The project began in 1957–58, when ACEA was not yet nationalized; concurrently with the creation of the Lago di Casoli, the Lago di Bomba was built in the Val di Sangro municipality near Casoli, to generate more electricity. The project by engineer Molinas, since electricity was of minimal interest to the small lowland and mountain municipalities of the province of Chieti, was well received by the inhabitants, also because the construction of the dam would provide work for dozens of people. The hydroelectric plant is located in the Sant'Angelo district, between Selva d'Altino and Altino village; hence, the name of the plant, "S. Angelo," has often replaced that of Casoli, to which the lake territory belongs.

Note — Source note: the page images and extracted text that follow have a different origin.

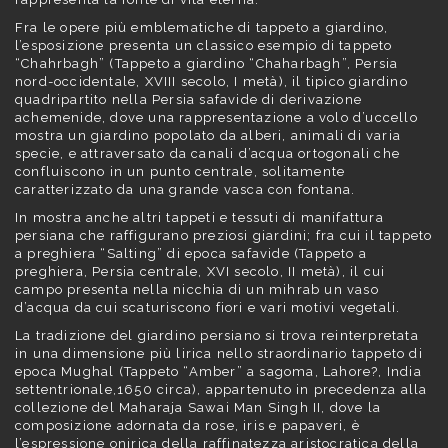
Fra le opere più emblematiche di tappeto a giardino,
l’esposizione presenta un classico esempio di tappeto
“Chahrbagh” (Tappeto a giardino “Chaharbagh”, Persia
nord-occidentale, XVIII secolo, I metà), il tipico giardino
quadripartito nella Persia safavide di derivazione
achemenide, dove una rappresentazione a volo d’uccello
mostra un giardino popolato da alberi, animali di varia
specie, e attraversato da canali d’acqua ortogonali che
confluiscono in un punto centrale, solitamente
caratterizzato da una grande vasca con fontana.
In mostra anche altri tappeti e tessuti di manifattura
persiana che raffigurano preziosi giardini; fra cui il tappeto
a preghiera “Salting” di epoca safavide (Tappeto a
preghiera, Persia centrale, XVI secolo, II metà), il cui
campo presenta nella nicchia di un mihrab un vaso
d’acqua da cui scaturiscono fiori e vari motivi vegetali.
La tradizione del giardino persiano si trova reinterpretata
in una dimensione più lirica nello straordinario tappeto di
epoca Mughal (Tappeto “Amber” a sagoma, Lahore?, India
settentrionale,1650 circa), appartenuto in precedenza alla
collezione del Maharaja Sawai Man Singh II, dove la
composizione adornata da rose, iris e papaveri, è
l’espressione onirica della raffinatezza aristocratica della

Due to the porosity of the soil, thousands of tons of cement were injected for the construction of the hydroelectric plant, so much so that some residue was found in the municipal territory of Villa Santa Maria, 20 km away. When the Roman electricity company was institutionalized in 1962, the Casoli dam project immediately became obsolete; moreover, it had altered the normal autumn-winter-spring climate cycles, causing a warming of the territorial area between Gessopalena, Civitella Messer Raimondo, Casoli, Altino, and Palombaro. Since then, the lake's resource has become primarily touristic, still frequented today by groups in the natural area.

== Flora and fauna ==
Although of artificial origin, today it constitutes an interesting habitat for flora (lesser bulrush) and fauna (Great crested grebe, kingfisher, mallard, coot, moorhen, dipper, yellow wagtail, heron, stork, and cormorant).

== Nature ==
Its location is very suggestive, surrounded as it is by a large holm oak forest (the Site of Community Importance Lecceta di Casoli e bosco di Colle Foreste), punctuated by the Torre di Prata (the so-called Torretta) and with the backdrop of the eastern slope of the Maiella.

== Torretta ==
Above the hill overlooking the lake stands a tower. In the 10th century, documents attest to a castellum de Prata, owned by Trasmondo, Count of Chieti, who granted lands to the Basilican monks Ilarione, Nicola Greco, Falco, and Orante, so they could build a small abbatial cell. The cell was never a true abbey. In the unitary period, the tower was a hideout for brigands.

The tower exhibits the typical appearance of an isolated keep on the hill. The structure is square, made of river stone, with openings for guard outposts.